Brad Firth kończy właśnie bieg, który wymyka się wyobraźni przeciętnego maratończyka. Indianin Gwichin, przed rokiem stracił siostrę. Irene stała się śmiertelną ofiarą przemocy domowej. Dla niej i dla wszystkich rdzennych mieszkanek Kanady, które zaginęły bądź zostały zamordowane, Firth nazywany również Caribou Legs, postawił pokonać 7400km przez Kanadę.
Nie ogłaszał wcześniej swoich zamiarów, nie planował bicia rekordów ani żadnych wyczynów sportowych. W trasę ruszył sam. Nie towarzyszył mu żaden samochodów techniczny, nie mógł liczyć na pomoc ekipy. Często nie mógł nawet liczyć na pomoc spotykanych po drodze ludzi, którzy wzywali policję na widok jego niecodziennego stroju.
Caribou Legs biegnie bowiem 75km dziennie we wszystkich atrybutach indiańskiego wojownika Gwichin. Twarz wymalował w wojenne barwy, bo bieganiem walczy z przemocą wobec kobiet. Po drodze spotyka się z innym grupami rdzennych mieszkańców i uczniami szkół, naświetlając problem agresji i ofiar.
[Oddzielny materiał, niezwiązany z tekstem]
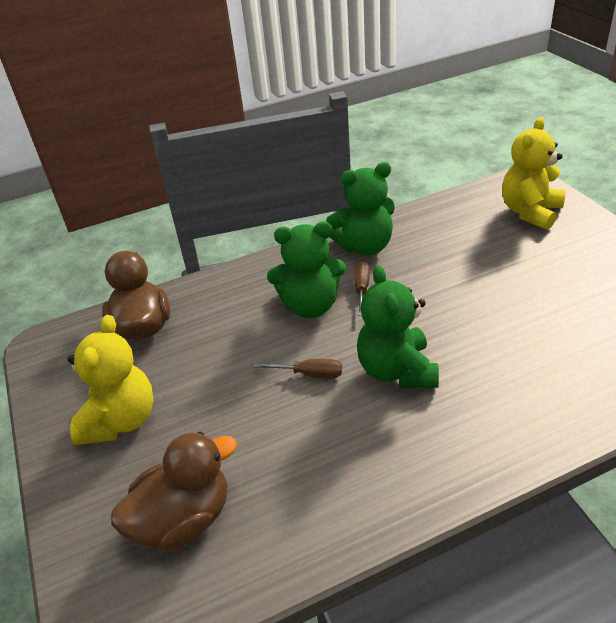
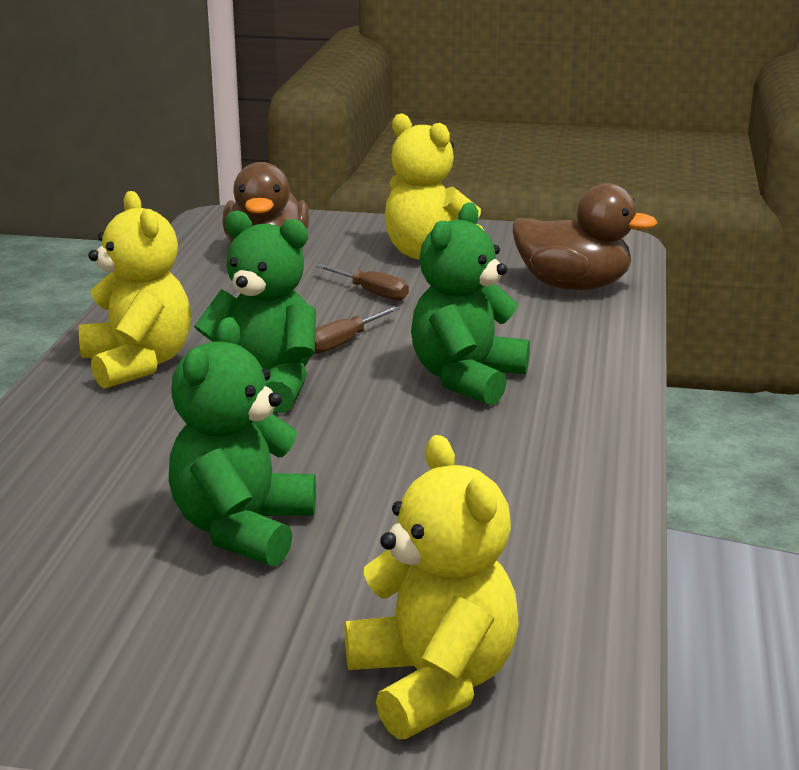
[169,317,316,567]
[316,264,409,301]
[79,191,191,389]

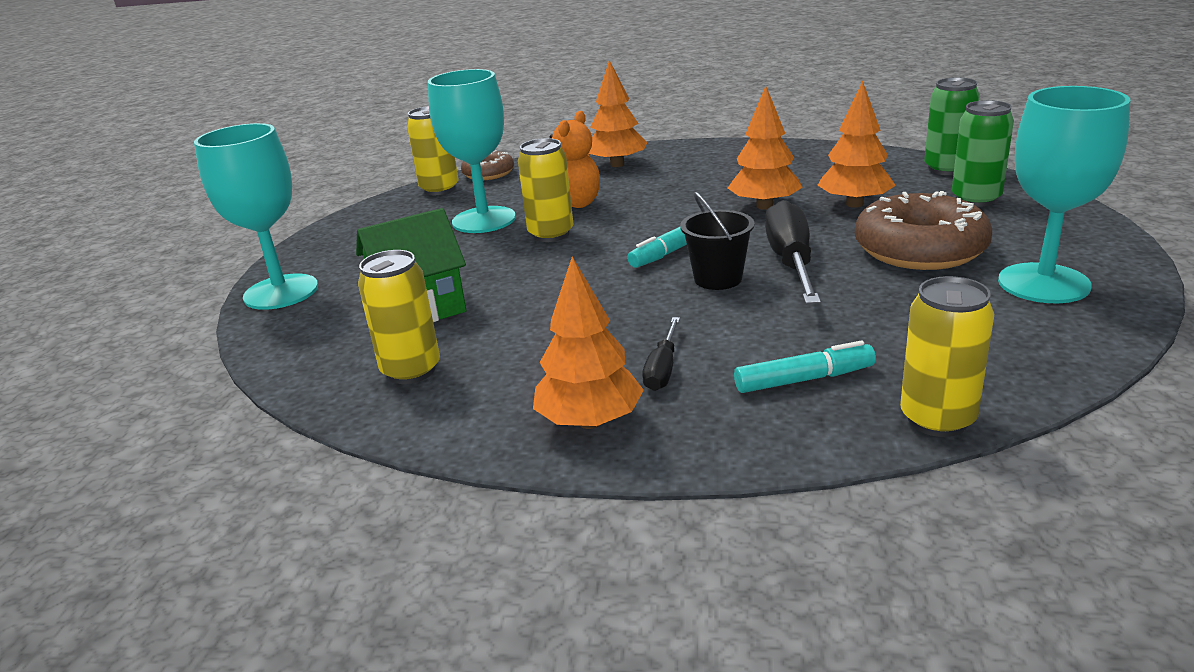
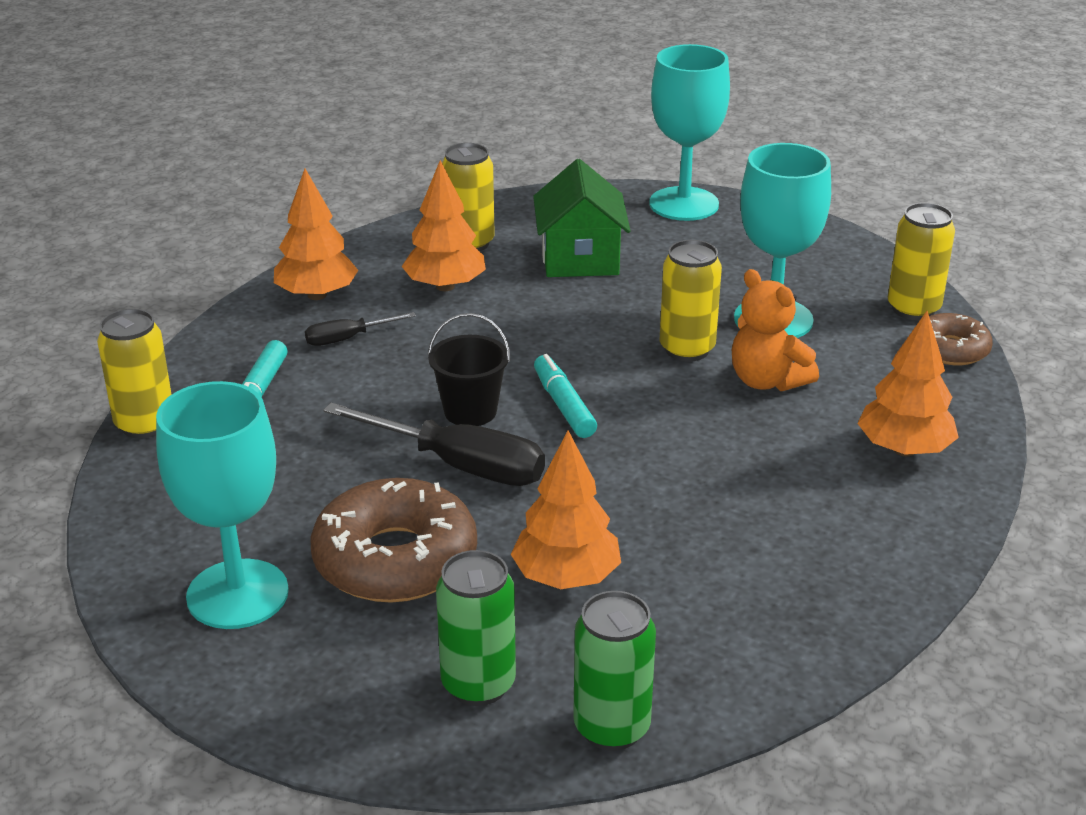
[305,312,416,346]
[402,160,486,291]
Nie zraża się przeszkodami. Po drodze jest zatrzymywany przez lokalnych policjantów, którzy wypisują mu mandaty, a nawet zakuwają w kajdanki, ale spotyka też ludzi, dla których jego bieg jest ważny i którzy wspierają finansowo cel tego biegu. Na koncie publicznej zbiórki jest już 8454 dolarów. Fitch zaplanował, że zbierze 1000 dolarów więcej. I jest to możliwe. Im bliżej końca jego biegowej wyprawy, którą rozpoczął w maju w Vancouver, tym więcej osób interesuje się jego niecodziennym przedsięwzięciem.
Biegowy wojownik, nie pierwszy raz wygrywa z problemami biegiem. Przygodę z ultramaratonami rozpoczął w ramach walki z uzależnieniem od alkoholu i kokainy.
7400-kilometrowy bieg zakończy się w listopadzie w miejscu, gdzie zmarła jego siostra.